══ Source extract
Intel is exploring multiple ways to get itself a coveted iPhone contract, according to reports which refuse to go away. The latest claims that the chip giant has at least 1,000 staff working with Apple on various potential projects, from integrating Intel’s 7360 modem into a future iPhone, to taking on some chip manufacturing for the devices.

The report comes from unnamed sources who spoke to VentureBeat and said Intel was in line to provide modems as well as foundry services.

Either deal would, if it became a reality, be a hugely valuable boost to Intel, not just because of Apple’s chip volumes, but because it would see the chip giant finally ‘arriving’ in the mobile market it has chased for so long. Although it has some contracts for its smartphone processors, and significant sales of the modems it acquired from Infineon, most of its business is with mid-tier OEMs and handset models.

This may change now Intel has its belated integrated processor/modem, SoFIA, and strong Chinese partnerships, but of course that product cannot be sold to Apple, which has its own processor. Instead, Intel may hope to expand its existing relationships with the vendor – notably in the Mac – by replacing Qualcomm in some modem slots with its new flagship, the 7360.

The 7360 modem chip will ship by the end of this year, promising peak downlink speeds of 450Mbps with support for Category 9/10 LTE and triband carrier aggregation. However, Qualcomm’s LTE-Advanced baseband technology remains at the cutting edge, so many expect the 7360 to find a home in a lower end iPhone model, to be launched next year, rather than the top end device.

Meanwhile, a foundry deal, at the expense of Samsung or TSMC, would also be a valuable endorsement for Intel, which has only recently entered this market. Foundry services are something of a pet project of CEO Brian Krzanich, who said on last week’s earnings call: “I do see it still as a growth business. It will not be one of those ones that will largely move the needle in next couple of years, but I see continued growth and acquisition of customers in that space.”

So far the largest customer has been Altera, which Intel is now acquiring, but Chinese partners like Rockchip have spoken of the value of being able to access their investor’s fabs. The talk of an Apple deal – perhaps tied to a modem slot – has been bubbling for a couple of years and has now resurfaced around the idea that Apple will want a more integrated system-on-chip to reduce power consumption and footprint and enable a smaller, cheaper iPhone. That would see Intel working with Apple to integrate its modems with the Ax processor, and then manufacturing the outcome in its highly advanced 14-nanometer FinFet process. Apple would brand the SoC, the report suggests, and license the LTE intellectual property from Intel.

Such a project is demanding a “small army” of Intel employees because of its complexity and Apple’s demanding nature, the sources said, and no deal will be signed unless various milestones are hit.

Another recent event which boosted the idea that Intel is pulling out all the stops to get an Apple deal was its acquisition of the CDMA assets of VIA Telecom, since it previously lacked the CDMA modems which are essential to iPhones for carriers like Verizon.
════
■ Task item
Summarize the report on Intel's pursuit of iPhone business in two sentences.
══ Excerpted records
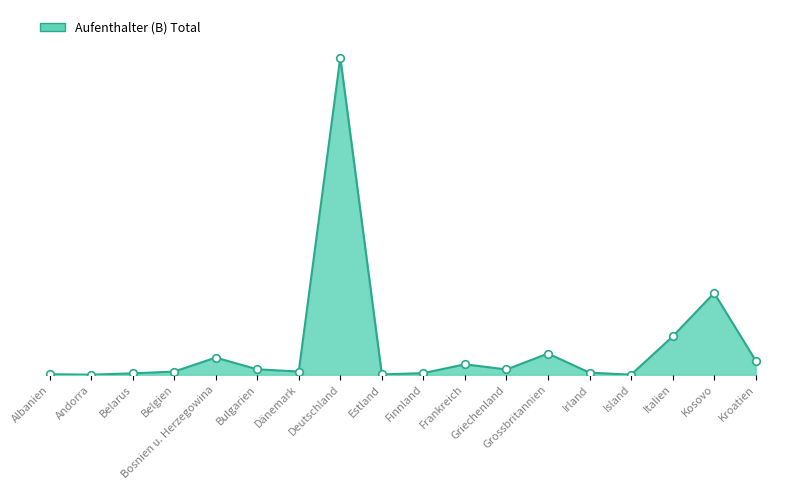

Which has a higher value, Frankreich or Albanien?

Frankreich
════
══ Excerpted records
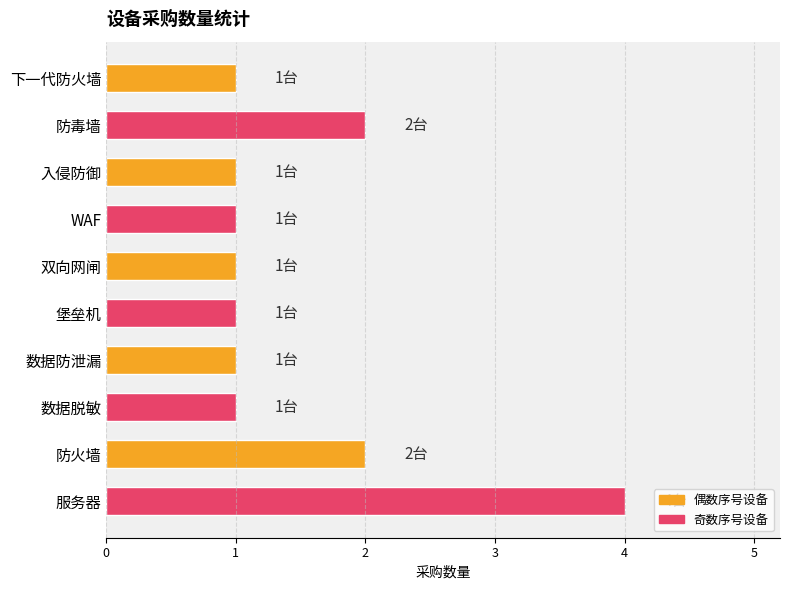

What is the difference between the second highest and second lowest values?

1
════
■ Solution to the exercise
Unnamed sources told VentureBeat that Intel has at least 1,000 staff working with Apple on potential projects, from putting its 7360 modem into a future iPhone to manufacturing chips for the devices. Either deal would be a hugely valuable boost for Intel in the mobile market it has long chased, though the work is complex and no deal will be signed unless various milestones are hit.